Azure Blob Storage stores from hundreds to billions of objects in hot, cool, or archive tiers, depending on how often data access is needed.

Azure Cosmos DB is a database for extremely low latency and massively scalable applications anywhere in the world, with native support for NoSQL.

Azure Data Lake Store includes all the capabilities required to make it easy for developers, data scientists, and analysts to store data of any size, shape, and speed, and do all types of processing and analytics across platforms and languages.

Azure Event Hubs is a hyper-scale telemetry ingestion service that collects, transforms, and stores millions of events. As a distributed streaming platform, it gives you low latency and configurable time retention, which enables you to ingress massive amounts of telemetry into the cloud and read the data from multiple applications using publish-subscribe semantics.

Azure IoT Edge is an Internet of Things (IoT) service that builds on top of IoT Hub. This service is meant for customers who want to analyze data on devices, a.k.a. "at the edge", instead of in the cloud. By moving parts of your workload to the edge, your devices can spend less time sending messages to the cloud and react more quickly to changes in status.

Azure IoT Hub is a fully managed service that enables reliable and secure bidirectional communications between millions of IoT devices and a solution back end.

Azure Machine Learning enables computers to learn from data and experiences and to act without being explicitly programmed. Customers can build Artificial Intelligence (AI) applications that intelligently sense, process, and act on information - augmenting human capabilities, increasing speed and efficiency, and helping organizations achieve more.

Azure Service Bus is a brokered communication mechanism. The core components of the Service Bus messaging infrastructure are queues, topics, and subscriptions.

Azure SQL Database is the intelligent, fully managed relational cloud database service that provides the broadest SQL Server engine compatibility, so you can migrate your SQL Server databases without changing your apps.

Power BI is a suite of business analytics tools that deliver insights throughout your organization. Connect to hundreds of data sources, simplify data prep, and drive ad hoc analysis.

Time Series Insights is a fully managed analytics, storage, and visualization service for managing IoT-scale time-series data in the cloud.

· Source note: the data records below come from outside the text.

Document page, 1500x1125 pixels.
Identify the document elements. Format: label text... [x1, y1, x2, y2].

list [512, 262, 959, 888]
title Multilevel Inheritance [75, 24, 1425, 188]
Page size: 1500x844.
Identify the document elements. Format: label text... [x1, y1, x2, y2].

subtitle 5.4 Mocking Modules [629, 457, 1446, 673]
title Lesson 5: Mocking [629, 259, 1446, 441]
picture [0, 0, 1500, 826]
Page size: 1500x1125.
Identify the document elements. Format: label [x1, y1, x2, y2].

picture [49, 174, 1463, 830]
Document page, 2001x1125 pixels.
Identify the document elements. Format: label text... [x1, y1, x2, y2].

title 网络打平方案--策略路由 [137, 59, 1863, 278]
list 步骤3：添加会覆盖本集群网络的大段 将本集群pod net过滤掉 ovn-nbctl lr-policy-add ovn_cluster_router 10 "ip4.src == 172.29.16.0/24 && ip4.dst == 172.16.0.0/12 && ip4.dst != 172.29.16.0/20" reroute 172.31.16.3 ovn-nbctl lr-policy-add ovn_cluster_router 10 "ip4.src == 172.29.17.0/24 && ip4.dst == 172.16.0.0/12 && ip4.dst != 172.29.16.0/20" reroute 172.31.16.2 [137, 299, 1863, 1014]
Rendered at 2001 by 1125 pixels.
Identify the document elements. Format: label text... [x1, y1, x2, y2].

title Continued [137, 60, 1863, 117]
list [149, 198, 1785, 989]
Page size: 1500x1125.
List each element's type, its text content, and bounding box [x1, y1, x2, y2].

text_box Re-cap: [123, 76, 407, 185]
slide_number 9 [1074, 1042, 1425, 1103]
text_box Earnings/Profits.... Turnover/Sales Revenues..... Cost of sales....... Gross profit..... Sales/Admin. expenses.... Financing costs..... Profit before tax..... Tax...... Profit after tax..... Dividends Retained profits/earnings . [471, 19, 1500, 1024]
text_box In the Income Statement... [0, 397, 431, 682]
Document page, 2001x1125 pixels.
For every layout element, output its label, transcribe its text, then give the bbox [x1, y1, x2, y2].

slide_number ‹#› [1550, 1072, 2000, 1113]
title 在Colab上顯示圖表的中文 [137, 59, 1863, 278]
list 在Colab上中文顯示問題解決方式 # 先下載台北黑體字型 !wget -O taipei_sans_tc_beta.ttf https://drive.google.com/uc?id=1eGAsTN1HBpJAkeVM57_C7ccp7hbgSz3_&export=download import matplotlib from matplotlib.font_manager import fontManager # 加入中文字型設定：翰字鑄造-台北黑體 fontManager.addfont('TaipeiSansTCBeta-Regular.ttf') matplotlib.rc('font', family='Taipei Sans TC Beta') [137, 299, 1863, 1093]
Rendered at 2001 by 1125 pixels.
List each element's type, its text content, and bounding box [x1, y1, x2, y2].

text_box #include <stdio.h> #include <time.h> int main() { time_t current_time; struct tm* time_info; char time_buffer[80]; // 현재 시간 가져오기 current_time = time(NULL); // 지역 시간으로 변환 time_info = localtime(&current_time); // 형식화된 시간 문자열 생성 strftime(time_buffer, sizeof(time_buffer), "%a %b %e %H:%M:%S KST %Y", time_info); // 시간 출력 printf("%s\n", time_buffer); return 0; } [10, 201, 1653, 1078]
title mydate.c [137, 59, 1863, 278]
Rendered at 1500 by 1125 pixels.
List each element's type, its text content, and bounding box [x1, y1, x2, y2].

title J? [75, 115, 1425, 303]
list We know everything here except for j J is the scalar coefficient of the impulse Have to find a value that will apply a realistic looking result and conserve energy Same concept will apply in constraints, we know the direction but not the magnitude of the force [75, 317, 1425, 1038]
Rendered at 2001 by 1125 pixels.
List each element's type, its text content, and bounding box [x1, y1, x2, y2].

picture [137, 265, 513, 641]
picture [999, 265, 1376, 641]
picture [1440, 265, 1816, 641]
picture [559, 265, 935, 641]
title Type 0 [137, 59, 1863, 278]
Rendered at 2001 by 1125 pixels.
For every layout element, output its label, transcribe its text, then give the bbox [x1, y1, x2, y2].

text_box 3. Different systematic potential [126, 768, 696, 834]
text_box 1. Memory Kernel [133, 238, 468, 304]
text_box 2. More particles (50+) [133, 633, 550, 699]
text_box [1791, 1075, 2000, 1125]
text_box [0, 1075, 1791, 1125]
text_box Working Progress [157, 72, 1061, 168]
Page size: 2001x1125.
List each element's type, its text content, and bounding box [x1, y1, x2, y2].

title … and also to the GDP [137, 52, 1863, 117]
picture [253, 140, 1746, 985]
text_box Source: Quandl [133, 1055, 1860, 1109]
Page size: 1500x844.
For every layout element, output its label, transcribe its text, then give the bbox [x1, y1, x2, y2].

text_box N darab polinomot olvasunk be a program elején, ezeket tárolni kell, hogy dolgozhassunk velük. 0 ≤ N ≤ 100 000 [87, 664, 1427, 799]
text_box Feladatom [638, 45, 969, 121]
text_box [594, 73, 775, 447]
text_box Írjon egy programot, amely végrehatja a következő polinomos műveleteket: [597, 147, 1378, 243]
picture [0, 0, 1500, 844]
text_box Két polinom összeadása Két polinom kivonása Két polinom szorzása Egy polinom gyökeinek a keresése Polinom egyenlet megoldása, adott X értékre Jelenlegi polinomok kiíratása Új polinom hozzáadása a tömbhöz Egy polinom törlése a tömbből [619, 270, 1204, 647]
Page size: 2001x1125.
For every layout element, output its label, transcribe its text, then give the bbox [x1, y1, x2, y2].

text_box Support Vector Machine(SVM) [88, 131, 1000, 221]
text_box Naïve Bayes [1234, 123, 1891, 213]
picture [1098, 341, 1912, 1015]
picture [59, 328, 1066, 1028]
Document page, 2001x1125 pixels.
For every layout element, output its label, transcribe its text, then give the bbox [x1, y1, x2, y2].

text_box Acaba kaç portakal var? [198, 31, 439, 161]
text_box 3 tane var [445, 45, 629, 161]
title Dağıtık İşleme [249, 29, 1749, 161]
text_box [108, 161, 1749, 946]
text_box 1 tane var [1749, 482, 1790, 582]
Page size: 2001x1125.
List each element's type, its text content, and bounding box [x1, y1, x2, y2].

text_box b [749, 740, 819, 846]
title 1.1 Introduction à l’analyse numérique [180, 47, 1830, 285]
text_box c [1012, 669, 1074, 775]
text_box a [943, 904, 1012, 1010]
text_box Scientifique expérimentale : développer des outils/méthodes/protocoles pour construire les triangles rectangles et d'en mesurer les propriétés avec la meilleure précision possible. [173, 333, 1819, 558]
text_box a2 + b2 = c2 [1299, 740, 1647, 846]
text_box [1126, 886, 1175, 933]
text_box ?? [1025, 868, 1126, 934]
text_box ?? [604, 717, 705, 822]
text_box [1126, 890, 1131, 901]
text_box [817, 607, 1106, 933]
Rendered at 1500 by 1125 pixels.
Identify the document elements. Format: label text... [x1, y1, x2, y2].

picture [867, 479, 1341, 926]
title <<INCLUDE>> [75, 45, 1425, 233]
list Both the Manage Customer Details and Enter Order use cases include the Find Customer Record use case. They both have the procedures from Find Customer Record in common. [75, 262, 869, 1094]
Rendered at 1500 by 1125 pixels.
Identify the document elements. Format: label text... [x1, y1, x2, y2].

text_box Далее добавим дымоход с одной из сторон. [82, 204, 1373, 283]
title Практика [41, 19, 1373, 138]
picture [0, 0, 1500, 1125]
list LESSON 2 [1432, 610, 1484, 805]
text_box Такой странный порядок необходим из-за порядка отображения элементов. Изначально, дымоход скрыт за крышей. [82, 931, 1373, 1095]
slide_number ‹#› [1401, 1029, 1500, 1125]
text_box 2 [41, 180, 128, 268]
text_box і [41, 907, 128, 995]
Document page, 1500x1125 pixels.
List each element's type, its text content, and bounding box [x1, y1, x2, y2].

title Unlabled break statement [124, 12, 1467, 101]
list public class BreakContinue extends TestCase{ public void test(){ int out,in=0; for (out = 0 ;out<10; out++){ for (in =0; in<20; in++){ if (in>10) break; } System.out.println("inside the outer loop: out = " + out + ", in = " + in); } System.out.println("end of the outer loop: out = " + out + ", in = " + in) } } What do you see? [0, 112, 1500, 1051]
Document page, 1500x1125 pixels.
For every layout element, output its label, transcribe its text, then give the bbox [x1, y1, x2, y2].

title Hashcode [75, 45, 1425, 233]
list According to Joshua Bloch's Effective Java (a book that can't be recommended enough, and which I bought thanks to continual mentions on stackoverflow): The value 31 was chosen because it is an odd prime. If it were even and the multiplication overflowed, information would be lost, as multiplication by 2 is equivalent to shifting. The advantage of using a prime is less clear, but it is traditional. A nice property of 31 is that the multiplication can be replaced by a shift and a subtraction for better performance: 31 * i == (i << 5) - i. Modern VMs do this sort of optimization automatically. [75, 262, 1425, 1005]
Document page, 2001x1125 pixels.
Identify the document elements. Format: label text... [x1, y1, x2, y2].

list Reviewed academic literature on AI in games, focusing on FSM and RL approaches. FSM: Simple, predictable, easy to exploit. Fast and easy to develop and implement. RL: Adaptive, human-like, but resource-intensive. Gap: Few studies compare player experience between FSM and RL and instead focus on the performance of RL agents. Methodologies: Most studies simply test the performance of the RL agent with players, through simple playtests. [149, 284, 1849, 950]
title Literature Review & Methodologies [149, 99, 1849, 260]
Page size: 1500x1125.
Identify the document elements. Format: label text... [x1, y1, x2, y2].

PdM requires machines to have some level of instrumentation and connectivity to allow us to build systems which can predict issues and allow us to act before a failure occurs. PdM augments preventive maintenance schedules by identifying specific components to inspect and repair or replace. Many resources exist to help you get started. Microsoft's infrastructure can help you build solutions that run on the device, at the edge, and in the cloud.

To begin, pick out the top 1-3 failures you would like to prevent and begin your discovery process with those items. Then, identify where the data resides that helps identify the failures. Combine that data with the skills you pick up from the Introduction to Machine Learning with Azure ML course to build your PdM models.